Sunset (Last Light)
The road will come to an end in fire.
Struck dumb in light, a blaze of shadows punching through.
The bluff fingers of Wolf’s Ridge:
Its bared teeth stained red for a moment,
Picked bones and the impossible low laugh of ravens.
Gossip is still gossip though it rhymes.
Arwyn calling his sheep has more of Taliesin in him
Than all that cool dicing of sentences and city-slick say-so.
More of Aneirin in his mutterings: the fickleness of hounds,
The blast of grey rain scouring the slopes
Above neat, labelled towns in two warring languages.
No ceremony at the end of the day,
No fanfare sunset, no golden road, no moments reflection.
Day’s end, like a casual death, a fast artic blasting hot and close
Along narrow lanes, tick clocking, tachometer disabled.
We war Time and, hopeless, hope to win.
The map, a chessboard, a magical gwyddbwyll board
Littered with small victories and imminent defeat.
The sun will set whether we watch or not.
In the parlour tea is laid out.
One bar on the electric to keep off damp and rheumatics.
The sun, a slow thief, has taken colour from the mantelpiece portraits
And given it back to a thin blue sky,
A blush of pink, a heartbeat or two stolen from memories.
The heather will be shouting purple on the hillside now,
Smelling the end of summer and the crisping of bracken
And the tiny push of fungi fingering up through centuries of dust and gravel,
Delicate as the word of God on a Monday morning.
But not yet, not yet. Wait for twilight and dank darkness and the sweat of dew fall,
And fox and owl marking out their own fields of killing and loving.
From deep in her set the vixen suckles the dawn and dusty sun.
From their rickety, woven heights the hooting owls can see
And see again another and another sunset, further and further west,
Each hilly horizon making it anew ’til the end of time.
They know somewhere it is always sunset, somewhere always dawn.
The fungi feel it too – the sun’s path below the ground,
The path of electrons, the spin of stars,
The mutterings of shepherds and the slow counting of the dead and buried,
(Ears open for the Last Trump in case they, day-dreaming, miss it,
And losing the last vestige of decency, become fields and woods
And the sheen of light on puddled lanes).
The chapel roof, high as a barn, catches the last light
And rings to itself a psalm of glory.
It will all fade to a dull ache and a cough of cloud.
A thing of beauty does not last forever, lest we forget the truth of it.
A map of words and hope can carry much,
but not so much as this eternal river.
The whisky-dark, blue-throated Irfon wanders through its valley’s dreams,
News of another day’s sunset carried eastwards towards another dawn.
—
This is the last of the batch of sunset poems, except maybe a few fragments that may be sewn together sometime. Tied to personal memory of the senses and of times and places, it is very difficult for the writer, I find, to evaluate the effectiveness of the words that for other readers do not have the same connection.
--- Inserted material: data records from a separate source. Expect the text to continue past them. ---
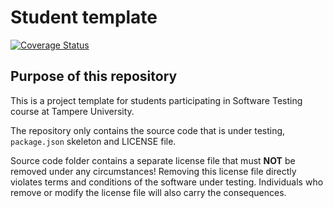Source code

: # Student template

[![Coverage Status](https://coveralls.io/repos/github/Pertsaa/software-testing/badge.svg?branch=main)](https://coveralls.io/github/Pertsaa/software-testing?branch=main)

## Purpose of this repository

This is a project template for students participating in Software Testing course
at Tampere University.

The repository only contains the source code that is under testing, `package.json` skeleton
and LICENSE file.

Source code folder contains a separate license file that must **NOT** be removed under any circumstances!
Removing this license file directly violates terms and conditions of the software under testing.
Individuals who remove or modify the license file will also carry the consequences.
We are left with the shaping of the music of the sound of the words, and the hope that it will find some resonance in sympathetic minds. Endless fiddling with a creative moment may be a diverting occupation, but there is no promise that the end result will be appreciated any more. It comes down to the moment, its life energy and the taste or distaste of the reader. Second guessing the reader is stultifying and fruitless. I think I did find some useful concept/images in working on this theme, but they seem still rather scattered throughout the different voices that emerged in the various poems. There is quite a debris of purple, romantic and metaphysical gush that did not find a home. To be expected with the topic, I suppose. That’ll do for now, though.
Simon, compliments to you on a fine series of poems. Smiles…>KB
Many thanks. As you may see, they are still echoing around, these sunset moments , with their curses and blessings.